Страницы были уже аккуратно разрезаны, очевидно, в самой типографии. Переплёт, могучий, словно корабельный борт старого, наикрепчайшего дуба, повернулся сам собой, открывая гравюру, покрытую тончайшей папиросной бумагой; мельчайшим штрихом, с массой подробностей, так, что можно различить каждую из снастей, даже тонкие брам-стень-ванты, изображены были два парусника с окутанными пороховым дымом бортами.
«Бой пиратскаго фрегата «Кракенъ» с линейнымъ кораблемъ королевскаго флота «Уорріоръ» (4-аго ранга) подл береговъ Тортуги», гласила подпись изящным курсивом.
Ааа!!! — хотелось завопить Феде. Он перевернул книгу — «цна 3 р.»
Пол почти уплыл у него из-под ног.
— Так ведь в коленкоровом переплете-с, сударь мой, ать-два, да-с, в коленкоровом с золотым тиснением и ста восемью рисунками! — Юлий Борисович Ремке отличался поистине орлиной зоркостью. — Как же-с тут-с меньше-с? Никак-с невозможно-с!

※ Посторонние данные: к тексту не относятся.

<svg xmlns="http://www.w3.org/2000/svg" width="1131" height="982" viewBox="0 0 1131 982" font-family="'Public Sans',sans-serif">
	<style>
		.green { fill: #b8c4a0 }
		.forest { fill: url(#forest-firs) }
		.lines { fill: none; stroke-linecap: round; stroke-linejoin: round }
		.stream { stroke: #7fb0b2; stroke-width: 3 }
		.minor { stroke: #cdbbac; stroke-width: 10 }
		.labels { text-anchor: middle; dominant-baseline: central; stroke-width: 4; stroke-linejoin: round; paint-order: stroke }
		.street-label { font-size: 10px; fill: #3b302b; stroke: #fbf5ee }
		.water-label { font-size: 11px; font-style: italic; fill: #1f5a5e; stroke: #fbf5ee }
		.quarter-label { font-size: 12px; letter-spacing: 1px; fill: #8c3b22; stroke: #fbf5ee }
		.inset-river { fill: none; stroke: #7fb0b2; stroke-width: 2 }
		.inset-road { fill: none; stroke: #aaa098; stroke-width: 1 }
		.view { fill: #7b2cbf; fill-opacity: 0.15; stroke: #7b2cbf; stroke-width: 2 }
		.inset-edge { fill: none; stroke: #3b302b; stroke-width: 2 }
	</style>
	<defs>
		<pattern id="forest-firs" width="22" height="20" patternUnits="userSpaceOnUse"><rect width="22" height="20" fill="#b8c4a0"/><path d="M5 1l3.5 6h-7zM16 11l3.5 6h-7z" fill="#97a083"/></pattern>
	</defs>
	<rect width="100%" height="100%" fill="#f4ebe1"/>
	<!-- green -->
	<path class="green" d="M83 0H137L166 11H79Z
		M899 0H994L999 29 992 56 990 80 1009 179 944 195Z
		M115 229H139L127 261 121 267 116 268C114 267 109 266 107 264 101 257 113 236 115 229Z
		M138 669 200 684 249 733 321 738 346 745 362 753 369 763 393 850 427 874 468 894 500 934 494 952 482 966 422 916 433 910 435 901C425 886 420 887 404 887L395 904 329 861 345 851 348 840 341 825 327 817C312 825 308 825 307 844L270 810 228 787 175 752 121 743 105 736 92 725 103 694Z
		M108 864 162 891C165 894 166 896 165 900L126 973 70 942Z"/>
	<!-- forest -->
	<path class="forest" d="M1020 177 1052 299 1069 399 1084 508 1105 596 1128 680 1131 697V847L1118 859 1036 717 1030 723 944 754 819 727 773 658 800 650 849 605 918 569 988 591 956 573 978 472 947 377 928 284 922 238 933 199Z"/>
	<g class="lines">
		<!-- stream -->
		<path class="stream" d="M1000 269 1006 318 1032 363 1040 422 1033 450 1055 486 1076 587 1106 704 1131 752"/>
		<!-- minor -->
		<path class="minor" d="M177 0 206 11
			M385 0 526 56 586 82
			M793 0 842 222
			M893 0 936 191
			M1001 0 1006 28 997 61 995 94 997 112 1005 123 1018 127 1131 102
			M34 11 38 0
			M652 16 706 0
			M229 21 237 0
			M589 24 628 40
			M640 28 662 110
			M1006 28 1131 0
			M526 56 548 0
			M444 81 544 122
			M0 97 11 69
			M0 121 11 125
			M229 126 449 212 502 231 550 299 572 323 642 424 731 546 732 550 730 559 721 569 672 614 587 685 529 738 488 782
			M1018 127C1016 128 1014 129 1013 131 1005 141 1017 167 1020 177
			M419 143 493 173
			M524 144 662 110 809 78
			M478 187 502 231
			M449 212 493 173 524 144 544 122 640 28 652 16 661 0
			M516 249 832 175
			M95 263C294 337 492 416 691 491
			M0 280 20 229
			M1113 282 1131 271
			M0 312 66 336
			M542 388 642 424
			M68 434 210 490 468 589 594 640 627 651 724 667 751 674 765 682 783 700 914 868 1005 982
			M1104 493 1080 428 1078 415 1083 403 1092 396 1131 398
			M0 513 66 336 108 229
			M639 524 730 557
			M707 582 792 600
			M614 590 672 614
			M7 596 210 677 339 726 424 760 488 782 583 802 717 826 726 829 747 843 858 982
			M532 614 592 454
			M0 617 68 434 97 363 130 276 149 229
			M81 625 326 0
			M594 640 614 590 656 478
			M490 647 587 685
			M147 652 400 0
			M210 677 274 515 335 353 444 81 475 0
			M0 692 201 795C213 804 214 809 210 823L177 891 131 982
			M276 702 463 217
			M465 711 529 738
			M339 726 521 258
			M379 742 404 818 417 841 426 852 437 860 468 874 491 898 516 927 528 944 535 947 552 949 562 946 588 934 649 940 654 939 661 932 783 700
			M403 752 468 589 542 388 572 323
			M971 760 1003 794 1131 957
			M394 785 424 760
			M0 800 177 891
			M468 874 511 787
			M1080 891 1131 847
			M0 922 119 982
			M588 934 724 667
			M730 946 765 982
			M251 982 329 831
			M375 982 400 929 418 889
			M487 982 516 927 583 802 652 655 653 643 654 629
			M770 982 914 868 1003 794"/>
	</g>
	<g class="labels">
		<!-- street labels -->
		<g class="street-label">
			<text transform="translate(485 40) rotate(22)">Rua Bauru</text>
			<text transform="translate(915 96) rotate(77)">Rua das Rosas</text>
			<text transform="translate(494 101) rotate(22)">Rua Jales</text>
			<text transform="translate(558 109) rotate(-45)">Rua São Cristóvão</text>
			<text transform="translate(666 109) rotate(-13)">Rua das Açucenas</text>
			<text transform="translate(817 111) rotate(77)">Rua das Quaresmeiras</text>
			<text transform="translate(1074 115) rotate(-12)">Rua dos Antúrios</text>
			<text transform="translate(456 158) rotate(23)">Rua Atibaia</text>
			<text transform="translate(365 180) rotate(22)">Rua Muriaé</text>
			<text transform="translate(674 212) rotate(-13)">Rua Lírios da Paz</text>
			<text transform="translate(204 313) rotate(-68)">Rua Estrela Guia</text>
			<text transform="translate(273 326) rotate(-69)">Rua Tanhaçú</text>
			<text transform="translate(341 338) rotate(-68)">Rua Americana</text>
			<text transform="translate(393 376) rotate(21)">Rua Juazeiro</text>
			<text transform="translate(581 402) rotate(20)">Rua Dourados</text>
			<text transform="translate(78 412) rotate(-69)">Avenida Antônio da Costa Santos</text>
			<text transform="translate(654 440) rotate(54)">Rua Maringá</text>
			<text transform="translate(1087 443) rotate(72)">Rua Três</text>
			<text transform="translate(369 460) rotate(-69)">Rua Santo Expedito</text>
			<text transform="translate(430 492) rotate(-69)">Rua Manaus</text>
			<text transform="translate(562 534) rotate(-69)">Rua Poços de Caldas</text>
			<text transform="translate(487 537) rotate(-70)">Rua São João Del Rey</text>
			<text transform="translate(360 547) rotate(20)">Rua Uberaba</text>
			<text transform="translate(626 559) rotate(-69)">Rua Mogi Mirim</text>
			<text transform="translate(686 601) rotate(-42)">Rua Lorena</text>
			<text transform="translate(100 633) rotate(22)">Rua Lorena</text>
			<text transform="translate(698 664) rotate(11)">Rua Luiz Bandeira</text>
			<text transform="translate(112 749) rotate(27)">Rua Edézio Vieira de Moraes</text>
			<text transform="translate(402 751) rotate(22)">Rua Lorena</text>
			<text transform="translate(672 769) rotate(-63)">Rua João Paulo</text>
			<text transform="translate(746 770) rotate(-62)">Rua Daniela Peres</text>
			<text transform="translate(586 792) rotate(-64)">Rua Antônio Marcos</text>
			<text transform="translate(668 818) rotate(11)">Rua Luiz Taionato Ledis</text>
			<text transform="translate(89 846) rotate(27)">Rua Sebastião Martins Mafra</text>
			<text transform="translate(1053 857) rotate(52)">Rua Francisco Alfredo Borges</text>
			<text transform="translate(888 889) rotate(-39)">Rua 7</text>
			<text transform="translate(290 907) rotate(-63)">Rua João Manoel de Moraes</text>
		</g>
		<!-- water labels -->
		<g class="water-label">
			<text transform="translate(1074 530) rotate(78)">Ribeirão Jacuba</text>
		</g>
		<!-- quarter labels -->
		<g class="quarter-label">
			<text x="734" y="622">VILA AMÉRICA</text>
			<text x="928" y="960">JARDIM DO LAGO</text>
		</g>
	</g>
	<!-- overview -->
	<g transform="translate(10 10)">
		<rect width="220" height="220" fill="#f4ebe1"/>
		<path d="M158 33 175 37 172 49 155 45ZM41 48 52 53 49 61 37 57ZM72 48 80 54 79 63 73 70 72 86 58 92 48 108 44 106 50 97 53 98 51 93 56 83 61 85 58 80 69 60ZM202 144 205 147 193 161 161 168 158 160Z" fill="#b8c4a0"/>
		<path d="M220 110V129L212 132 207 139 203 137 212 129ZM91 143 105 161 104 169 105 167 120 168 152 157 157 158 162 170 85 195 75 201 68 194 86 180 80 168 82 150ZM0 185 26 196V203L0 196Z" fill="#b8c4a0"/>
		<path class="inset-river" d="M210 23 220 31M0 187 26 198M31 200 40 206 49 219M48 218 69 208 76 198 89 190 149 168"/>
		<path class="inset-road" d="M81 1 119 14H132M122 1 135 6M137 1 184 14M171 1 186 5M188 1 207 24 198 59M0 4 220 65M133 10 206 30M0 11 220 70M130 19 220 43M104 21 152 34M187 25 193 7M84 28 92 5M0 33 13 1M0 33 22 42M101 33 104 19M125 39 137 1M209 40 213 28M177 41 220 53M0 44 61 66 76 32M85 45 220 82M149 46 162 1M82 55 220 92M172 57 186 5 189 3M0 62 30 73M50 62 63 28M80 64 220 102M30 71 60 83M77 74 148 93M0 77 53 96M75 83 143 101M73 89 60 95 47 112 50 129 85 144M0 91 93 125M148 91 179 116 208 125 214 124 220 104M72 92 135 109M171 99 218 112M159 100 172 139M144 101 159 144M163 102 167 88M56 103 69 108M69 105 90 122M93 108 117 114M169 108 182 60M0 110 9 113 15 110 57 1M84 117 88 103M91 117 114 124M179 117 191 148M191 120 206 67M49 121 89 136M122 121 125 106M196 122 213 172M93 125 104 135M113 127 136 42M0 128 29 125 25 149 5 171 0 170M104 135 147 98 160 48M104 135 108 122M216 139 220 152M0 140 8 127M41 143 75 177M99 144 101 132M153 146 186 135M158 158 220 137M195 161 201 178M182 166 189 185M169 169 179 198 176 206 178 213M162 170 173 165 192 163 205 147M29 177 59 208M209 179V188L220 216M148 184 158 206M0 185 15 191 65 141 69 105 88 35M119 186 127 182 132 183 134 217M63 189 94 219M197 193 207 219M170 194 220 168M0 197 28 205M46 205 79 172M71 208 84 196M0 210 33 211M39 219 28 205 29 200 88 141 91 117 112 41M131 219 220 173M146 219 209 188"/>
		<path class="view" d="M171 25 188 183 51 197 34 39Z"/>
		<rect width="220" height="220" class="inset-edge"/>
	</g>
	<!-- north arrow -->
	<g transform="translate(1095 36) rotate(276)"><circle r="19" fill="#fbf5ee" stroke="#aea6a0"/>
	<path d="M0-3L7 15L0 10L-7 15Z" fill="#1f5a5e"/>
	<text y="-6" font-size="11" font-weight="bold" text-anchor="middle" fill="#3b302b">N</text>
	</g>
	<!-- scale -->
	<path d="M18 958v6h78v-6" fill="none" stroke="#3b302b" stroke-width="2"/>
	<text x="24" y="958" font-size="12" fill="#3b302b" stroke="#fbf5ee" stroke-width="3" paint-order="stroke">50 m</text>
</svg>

Фёдор вздохнул. Три рубля на книгу — этого он себе позволить не мог.
— Спасибо, Юлий Борисович…
— Так что ж, ать-два, завернуть вам-с? Давайте, заверну, да на счётик батюшки вашего запишу-с, а?
— Не… Папа, он…
— Так-так-так, — дружелюбно пророкотал вдруг за спиной знакомый голос. — Кадет Солонов! Отрадно, отрадно видеть ученика моего не в юдоли сомнительных синематографических развлечений, но в храме книги, обители знания!
Федор обернулся — рядом с ним возвышался не кто иной, как Илья Андреевич Положинцев. Добротное пальто распахнуто, бобровый воротник серебрится не успевшим растаять снегом, высокая шапка тоже запорошена. Сам румяный — только что с мороза, а на руках — не по сезону тонкие лайковые перчатки, верно, надевал поверх них ещё и варежки.
— Илья Андреевич! — кинулся к нему книготорговец. — А мы уже всё приготовили, сударь мой, да-с, приготовили-с!.. — Ремке, с ловкостью необычайной, словно ловец жемчуга, нырнул под прилавок, собственноручно выудив оттуда внушительный сверток. — Всё по списку-с, извольте сами убедиться!..
— И «Путь конквистадоров»? — с волнением, удивившим Федора, вопросил Илья Андреевич. — Неужто достали?.. Поверить не могу…
— Обижаете, Илья Андреевич, милостивец! — оскорбился хозяин магазина. — Чтобы «Ремке и Сыновья» — да не достали б?! Помилуйте, мыслимо ли такое?! Вот он, голубчик, неразрезанный, на складе, видать, завалялся. Да сами убедитесь, Илья Андреевич!